Home Property Slow to sell homes found to be over priced, but is this the only reason agents can’t shift them?

Slow to sell homes found to be over priced, but is this the only reason agents can’t shift them?

by Seamus Doherty Property Reporter
26th Sep 24 11:33 am

Research by material Information and digital property pack provider, Moverly, has found that properties which are slow to sell all have notably higher asking prices than the wider market.

But is overpricing the only problem slowing down the transaction process?

Moverly analysed current data on slow-to-sell homes – properties that have been on the market for at least 14 months since their initial listing – to see which regions have the highest proportion of slow to sell properties, how their asking prices compare to each respective region’s overall average house price, and whether there might be an additional link between slow-selling homes and the level of local market activity.

The research shows that, on average across England, homes that are deemed as slow to sell are priced 22% higher than the wider average asking price.

With the highest prices in the nation, it’s no surprise that London is home to the most slow-to-sell properties, accounting for 19% of the national total,  followed by the South East (16%) and the South West (12%).

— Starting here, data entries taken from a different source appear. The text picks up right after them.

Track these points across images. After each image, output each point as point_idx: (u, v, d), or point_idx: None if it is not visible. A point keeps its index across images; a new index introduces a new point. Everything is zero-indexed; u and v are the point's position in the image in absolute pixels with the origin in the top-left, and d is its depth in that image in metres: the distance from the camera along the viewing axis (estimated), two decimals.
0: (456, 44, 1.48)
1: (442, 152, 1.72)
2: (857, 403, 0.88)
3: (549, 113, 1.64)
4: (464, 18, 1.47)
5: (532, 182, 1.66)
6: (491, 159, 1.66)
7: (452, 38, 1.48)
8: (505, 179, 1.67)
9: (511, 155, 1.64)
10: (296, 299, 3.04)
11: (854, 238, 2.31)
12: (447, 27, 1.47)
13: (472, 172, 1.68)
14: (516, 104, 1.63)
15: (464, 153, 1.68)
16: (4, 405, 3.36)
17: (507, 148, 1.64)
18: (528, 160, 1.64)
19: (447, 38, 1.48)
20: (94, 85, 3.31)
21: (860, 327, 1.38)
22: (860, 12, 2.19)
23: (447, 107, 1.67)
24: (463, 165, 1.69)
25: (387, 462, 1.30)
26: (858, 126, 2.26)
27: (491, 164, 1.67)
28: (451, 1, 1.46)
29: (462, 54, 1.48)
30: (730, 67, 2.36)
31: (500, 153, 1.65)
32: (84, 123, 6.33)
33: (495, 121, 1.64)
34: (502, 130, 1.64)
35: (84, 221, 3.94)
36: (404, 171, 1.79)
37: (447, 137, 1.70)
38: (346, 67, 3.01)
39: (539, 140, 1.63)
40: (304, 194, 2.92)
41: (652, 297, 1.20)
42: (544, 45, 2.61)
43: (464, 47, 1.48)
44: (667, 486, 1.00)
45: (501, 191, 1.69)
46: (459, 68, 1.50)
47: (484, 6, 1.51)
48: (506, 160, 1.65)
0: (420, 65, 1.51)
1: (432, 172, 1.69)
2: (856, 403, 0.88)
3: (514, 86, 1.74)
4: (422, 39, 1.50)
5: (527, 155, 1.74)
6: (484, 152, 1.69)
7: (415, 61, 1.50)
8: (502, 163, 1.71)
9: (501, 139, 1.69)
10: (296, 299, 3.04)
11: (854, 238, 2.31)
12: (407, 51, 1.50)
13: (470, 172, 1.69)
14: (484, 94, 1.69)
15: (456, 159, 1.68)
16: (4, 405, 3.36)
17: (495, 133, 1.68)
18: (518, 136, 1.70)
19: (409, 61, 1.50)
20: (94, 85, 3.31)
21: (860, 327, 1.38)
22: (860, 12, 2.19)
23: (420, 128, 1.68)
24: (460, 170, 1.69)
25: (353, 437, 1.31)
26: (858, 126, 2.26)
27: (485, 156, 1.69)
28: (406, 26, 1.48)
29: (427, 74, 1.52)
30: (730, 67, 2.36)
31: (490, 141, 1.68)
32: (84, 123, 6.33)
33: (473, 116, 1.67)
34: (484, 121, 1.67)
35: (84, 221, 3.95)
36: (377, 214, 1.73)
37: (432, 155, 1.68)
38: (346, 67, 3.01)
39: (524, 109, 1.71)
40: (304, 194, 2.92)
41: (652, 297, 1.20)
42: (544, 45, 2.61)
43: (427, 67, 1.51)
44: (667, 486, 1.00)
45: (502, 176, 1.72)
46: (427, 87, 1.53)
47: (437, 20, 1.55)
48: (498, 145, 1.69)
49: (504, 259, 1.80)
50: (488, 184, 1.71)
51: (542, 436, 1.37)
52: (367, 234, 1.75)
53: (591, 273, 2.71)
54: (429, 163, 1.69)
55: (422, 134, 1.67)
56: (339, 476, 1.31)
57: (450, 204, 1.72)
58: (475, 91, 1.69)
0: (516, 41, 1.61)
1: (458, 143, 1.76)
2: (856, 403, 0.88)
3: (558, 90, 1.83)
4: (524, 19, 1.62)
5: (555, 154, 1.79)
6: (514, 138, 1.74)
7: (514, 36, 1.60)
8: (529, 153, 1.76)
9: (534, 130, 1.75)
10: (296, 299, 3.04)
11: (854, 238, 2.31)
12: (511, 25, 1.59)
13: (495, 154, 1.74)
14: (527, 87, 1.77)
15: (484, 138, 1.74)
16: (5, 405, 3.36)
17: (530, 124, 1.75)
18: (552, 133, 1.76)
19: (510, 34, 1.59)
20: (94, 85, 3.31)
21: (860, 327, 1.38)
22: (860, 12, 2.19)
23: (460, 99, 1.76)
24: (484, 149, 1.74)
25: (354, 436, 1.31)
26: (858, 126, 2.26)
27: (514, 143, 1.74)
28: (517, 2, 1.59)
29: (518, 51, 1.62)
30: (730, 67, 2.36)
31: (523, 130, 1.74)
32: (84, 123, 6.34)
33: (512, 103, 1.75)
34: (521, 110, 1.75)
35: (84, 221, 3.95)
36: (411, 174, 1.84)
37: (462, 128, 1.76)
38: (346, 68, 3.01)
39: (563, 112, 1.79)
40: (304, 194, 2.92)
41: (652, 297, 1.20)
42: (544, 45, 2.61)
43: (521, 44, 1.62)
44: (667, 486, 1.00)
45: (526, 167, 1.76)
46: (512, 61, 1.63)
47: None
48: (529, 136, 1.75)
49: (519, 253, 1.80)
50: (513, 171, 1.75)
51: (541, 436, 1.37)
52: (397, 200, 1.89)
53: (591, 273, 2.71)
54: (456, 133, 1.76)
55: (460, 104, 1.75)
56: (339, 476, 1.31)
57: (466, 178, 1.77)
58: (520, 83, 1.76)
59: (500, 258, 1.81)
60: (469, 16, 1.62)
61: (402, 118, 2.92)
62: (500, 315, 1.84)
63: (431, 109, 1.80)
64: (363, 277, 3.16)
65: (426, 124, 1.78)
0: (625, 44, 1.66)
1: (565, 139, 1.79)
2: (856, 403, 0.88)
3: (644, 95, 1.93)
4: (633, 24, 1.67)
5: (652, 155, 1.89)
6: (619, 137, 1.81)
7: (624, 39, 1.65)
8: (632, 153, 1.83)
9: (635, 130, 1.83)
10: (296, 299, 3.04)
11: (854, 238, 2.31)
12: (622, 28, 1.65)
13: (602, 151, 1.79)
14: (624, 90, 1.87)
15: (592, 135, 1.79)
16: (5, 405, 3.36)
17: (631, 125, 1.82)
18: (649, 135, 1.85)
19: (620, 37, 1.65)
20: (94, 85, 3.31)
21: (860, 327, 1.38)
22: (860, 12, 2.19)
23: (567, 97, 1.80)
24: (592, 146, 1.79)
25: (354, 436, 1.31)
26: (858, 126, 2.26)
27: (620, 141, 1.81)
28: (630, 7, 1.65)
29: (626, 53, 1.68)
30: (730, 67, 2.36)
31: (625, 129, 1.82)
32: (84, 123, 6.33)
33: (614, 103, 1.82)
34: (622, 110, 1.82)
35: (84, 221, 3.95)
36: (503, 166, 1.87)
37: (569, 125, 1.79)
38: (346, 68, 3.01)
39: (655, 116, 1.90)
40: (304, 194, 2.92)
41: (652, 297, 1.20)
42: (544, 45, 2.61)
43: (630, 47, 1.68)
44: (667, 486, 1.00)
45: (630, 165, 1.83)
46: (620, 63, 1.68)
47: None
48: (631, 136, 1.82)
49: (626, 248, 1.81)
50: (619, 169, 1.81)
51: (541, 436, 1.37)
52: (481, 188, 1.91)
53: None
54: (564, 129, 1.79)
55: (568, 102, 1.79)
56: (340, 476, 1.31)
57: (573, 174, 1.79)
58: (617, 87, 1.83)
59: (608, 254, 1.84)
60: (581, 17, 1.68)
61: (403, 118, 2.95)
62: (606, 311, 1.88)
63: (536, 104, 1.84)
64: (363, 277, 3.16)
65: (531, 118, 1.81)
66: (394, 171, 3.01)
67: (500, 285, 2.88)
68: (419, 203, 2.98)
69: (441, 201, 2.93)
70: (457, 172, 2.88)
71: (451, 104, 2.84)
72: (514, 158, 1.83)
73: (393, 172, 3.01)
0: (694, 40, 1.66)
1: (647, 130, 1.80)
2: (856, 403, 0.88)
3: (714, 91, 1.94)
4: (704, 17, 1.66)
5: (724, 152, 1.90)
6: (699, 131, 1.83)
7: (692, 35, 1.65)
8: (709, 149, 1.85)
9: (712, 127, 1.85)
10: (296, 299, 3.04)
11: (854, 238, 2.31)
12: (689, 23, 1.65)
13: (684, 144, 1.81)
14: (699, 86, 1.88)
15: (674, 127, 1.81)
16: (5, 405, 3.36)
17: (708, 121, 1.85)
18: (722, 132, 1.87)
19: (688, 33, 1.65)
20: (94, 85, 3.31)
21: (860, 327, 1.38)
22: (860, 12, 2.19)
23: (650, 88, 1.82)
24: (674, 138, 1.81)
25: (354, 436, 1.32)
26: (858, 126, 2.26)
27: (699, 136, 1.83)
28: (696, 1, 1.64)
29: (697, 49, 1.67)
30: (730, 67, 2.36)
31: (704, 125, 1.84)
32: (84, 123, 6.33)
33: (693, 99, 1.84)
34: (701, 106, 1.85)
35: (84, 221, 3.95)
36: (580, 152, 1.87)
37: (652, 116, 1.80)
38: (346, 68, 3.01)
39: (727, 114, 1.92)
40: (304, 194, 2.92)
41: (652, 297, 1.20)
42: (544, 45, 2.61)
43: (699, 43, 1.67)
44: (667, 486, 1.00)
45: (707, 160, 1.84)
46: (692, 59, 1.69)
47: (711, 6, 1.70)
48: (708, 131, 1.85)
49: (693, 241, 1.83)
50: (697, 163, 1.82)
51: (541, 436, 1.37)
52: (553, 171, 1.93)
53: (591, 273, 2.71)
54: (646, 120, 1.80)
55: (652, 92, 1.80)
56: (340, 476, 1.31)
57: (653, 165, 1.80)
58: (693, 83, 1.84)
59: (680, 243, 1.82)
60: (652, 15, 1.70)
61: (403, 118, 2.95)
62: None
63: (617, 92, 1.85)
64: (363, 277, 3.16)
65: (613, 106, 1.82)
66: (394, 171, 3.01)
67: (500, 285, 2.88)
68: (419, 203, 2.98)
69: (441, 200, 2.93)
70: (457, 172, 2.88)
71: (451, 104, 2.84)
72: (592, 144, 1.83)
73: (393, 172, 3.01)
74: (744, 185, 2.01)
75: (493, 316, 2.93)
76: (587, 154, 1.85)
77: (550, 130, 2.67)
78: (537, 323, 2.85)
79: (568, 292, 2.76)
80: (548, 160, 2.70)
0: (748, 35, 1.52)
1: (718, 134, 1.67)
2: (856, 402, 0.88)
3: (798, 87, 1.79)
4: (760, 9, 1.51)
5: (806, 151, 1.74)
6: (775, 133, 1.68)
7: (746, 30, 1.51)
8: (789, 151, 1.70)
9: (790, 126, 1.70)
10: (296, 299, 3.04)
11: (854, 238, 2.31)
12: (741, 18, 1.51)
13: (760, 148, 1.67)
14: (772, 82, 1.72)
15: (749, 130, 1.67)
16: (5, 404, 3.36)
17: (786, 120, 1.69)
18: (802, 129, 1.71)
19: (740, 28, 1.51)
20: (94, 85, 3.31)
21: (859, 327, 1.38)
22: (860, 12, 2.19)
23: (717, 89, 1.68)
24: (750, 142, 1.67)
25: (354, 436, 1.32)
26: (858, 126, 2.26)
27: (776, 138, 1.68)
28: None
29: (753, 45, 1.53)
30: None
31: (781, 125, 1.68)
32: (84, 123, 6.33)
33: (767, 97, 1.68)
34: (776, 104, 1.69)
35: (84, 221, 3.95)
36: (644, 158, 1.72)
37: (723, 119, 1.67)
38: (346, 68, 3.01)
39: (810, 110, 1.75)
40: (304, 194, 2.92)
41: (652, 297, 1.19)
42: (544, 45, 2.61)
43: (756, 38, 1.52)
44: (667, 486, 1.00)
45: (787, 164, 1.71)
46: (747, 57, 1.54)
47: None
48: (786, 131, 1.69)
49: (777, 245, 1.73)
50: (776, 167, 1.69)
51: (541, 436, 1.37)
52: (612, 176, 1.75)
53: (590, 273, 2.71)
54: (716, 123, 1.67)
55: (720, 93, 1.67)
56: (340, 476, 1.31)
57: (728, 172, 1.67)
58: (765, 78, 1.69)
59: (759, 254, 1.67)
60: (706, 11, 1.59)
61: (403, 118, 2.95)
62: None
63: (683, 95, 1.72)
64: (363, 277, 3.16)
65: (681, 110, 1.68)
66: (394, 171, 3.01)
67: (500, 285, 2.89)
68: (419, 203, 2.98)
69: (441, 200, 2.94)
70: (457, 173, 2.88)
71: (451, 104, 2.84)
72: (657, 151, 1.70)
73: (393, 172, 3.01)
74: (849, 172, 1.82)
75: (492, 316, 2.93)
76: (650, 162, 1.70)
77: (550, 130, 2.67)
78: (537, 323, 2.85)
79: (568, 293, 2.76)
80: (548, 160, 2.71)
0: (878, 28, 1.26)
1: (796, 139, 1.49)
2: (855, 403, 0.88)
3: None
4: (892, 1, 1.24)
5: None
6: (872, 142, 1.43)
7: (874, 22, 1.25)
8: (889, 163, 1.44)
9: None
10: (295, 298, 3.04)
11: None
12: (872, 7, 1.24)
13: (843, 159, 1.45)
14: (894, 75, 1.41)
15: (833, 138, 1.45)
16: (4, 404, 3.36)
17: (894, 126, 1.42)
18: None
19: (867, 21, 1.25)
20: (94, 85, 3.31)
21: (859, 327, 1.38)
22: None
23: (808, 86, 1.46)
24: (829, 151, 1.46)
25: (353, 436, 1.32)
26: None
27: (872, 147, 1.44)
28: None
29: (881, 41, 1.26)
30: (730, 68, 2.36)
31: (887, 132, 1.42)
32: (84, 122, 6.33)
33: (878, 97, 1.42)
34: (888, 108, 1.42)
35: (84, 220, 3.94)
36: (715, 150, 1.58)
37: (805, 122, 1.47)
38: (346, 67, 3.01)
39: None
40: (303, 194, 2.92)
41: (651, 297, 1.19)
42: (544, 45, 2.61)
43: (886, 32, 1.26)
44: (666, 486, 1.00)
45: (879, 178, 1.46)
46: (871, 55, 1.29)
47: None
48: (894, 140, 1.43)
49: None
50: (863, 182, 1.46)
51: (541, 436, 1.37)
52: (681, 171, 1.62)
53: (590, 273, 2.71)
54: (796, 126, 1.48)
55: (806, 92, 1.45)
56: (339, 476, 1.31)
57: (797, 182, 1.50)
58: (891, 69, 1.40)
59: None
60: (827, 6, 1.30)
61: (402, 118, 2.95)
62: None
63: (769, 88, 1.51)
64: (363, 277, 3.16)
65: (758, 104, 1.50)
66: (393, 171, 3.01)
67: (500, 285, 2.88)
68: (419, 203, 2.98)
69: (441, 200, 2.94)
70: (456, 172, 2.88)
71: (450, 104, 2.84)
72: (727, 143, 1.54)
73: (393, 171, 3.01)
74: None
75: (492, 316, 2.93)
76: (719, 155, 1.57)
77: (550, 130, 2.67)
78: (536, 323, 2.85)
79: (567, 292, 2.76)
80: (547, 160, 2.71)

In all three of these regions, slow-to-sell homes are also listed at some of the highest asking prices when compared to their respective regional averages.

In London, slow-to-sell homes are priced, on average, 20% higher than the capital’s overall average asking price, while in the South East the difference is 18.1%, and in the South West it’s 15.5%.

However, Moverly’s analysis suggests slow-to-sell properties do not solely result from high pricing.

For example, the North West also has one of England’s highest proportions of slow-to-sell homes (12%), but these properties are only priced at an average of 4.6% above the region’s wider average house price.

At the other end of the spectrum, the West Midlands has one of England’s smallest proportions of slow-to-sell homes (9%) despite the fact that they’re priced 10.4% higher than the regional average – which is the highest level of overpricing across all regions.

So what else can cause sales to drag on?

Further analysis of sales volume by Moverly shows that over the last 12 months 540,450 properties have been sold across England. This is an average of 60,050 transactions per region.

It’s noteworthy that the top four areas with the highest proportion of slow-to-sell properties have also seen significantly higher levels of market activity over the past year when compared to this regional average.

The South East has seen 93,385 transactions, followed by the North West (72,992), South West (64,121), and London (61,953).

Meanwhile, and to further illustrate the point that heightened market activity may be a factor in slow sales, the North East is home to the nation’s smallest proportion of slow-to-sell properties (5%), and the lowest number of transactions (28,897).

Gemma Young, Moverly CEO, said, “The correlation between prolonged market presence and inflated listing prices underscores the critical importance of aligning pricing strategies with current market conditions. However, our data reveals that pricing is just one piece of the puzzle in addressing slow-selling properties.

Operational challenges in bringing properties to market and guiding them through to completion significantly contribute to delays. The initial stages of listing a property are pivotal. Gathering comprehensive information upfront is not only essential for compliance with Trading Standards’ Material Information requirements but also serves as a key strategy to reduce time on the market.

Agents who excel in this area are those who proactively address administrative and legal processes. By collecting both material and preliminary legal information early on, these agents position themselves advantageously to manage inquiries, conduct viewings, and negotiate offers efficiently. Consequently, the provision of comprehensive upfront information becomes a powerful tool in accelerating sales and distinguishing high-performing agents in a competitive market.”